_What is required:_ Repeat each record below exactly as it is written.

==== Data provided

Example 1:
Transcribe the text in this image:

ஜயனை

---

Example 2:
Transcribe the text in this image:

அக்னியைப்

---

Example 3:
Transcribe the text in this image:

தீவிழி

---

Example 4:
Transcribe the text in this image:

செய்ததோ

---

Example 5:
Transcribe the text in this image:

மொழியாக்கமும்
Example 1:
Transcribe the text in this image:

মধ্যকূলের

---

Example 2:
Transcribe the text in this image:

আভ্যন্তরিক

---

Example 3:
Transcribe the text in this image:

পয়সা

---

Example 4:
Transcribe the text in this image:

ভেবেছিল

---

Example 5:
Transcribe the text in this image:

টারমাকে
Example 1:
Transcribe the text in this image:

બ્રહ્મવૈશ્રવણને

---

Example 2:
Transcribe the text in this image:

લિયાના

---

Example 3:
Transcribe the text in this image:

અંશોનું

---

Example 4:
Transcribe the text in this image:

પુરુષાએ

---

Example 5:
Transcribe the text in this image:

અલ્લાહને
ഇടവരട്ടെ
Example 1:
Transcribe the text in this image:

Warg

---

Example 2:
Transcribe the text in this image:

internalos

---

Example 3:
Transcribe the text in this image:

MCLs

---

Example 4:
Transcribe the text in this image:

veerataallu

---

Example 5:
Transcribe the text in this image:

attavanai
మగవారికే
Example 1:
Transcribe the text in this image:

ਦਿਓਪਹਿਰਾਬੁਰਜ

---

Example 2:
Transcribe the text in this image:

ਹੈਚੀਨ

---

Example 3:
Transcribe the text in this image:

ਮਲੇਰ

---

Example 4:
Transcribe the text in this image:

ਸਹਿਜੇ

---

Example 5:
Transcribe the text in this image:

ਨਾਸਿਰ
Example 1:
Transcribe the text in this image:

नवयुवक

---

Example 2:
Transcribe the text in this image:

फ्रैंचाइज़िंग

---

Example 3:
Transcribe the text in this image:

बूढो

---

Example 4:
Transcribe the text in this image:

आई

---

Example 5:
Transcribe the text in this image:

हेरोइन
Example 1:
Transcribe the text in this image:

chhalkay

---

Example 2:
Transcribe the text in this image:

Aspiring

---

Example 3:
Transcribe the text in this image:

========

_Answer:_
Example 1:
Transcribe the text in this image:

ஜயனை

---

Example 2:
Transcribe the text in this image:

அக்னியைப்

---

Example 3:
Transcribe the text in this image:

தீவிழி

---

Example 4:
Transcribe the text in this image:

செய்ததோ

---

Example 5:
Transcribe the text in this image:

மொழியாக்கமும்
Example 1:
Transcribe the text in this image:

মধ্যকূলের

---

Example 2:
Transcribe the text in this image:

আভ্যন্তরিক

---

Example 3:
Transcribe the text in this image:

পয়সা

---

Example 4:
Transcribe the text in this image:

ভেবেছিল

---

Example 5:
Transcribe the text in this image:

টারমাকে
Example 1:
Transcribe the text in this image:

બ્રહ્મવૈશ્રવણને

---

Example 2:
Transcribe the text in this image:

લિયાના

---

Example 3:
Transcribe the text in this image:

અંશોનું

---

Example 4:
Transcribe the text in this image:

પુરુષાએ

---

Example 5:
Transcribe the text in this image:

અલ્લાહને
ഇടവരട്ടെ
Example 1:
Transcribe the text in this image:

Warg

---

Example 2:
Transcribe the text in this image:

internalos

---

Example 3:
Transcribe the text in this image:

MCLs

---

Example 4:
Transcribe the text in this image:

veerataallu

---

Example 5:
Transcribe the text in this image:

attavanai
మగవారికే
Example 1:
Transcribe the text in this image:

ਦਿਓਪਹਿਰਾਬੁਰਜ

---

Example 2:
Transcribe the text in this image:

ਹੈਚੀਨ

---

Example 3:
Transcribe the text in this image:

ਮਲੇਰ

---

Example 4:
Transcribe the text in this image:

ਸਹਿਜੇ

---

Example 5:
Transcribe the text in this image:

ਨਾਸਿਰ
Example 1:
Transcribe the text in this image:

नवयुवक

---

Example 2:
Transcribe the text in this image:

फ्रैंचाइज़िंग

---

Example 3:
Transcribe the text in this image:

बूढो

---

Example 4:
Transcribe the text in this image:

आई

---

Example 5:
Transcribe the text in this image:

हेरोइन
Example 1:
Transcribe the text in this image:

chhalkay

---

Example 2:
Transcribe the text in this image:

Aspiring

---

Example 3:
Transcribe the text in this image:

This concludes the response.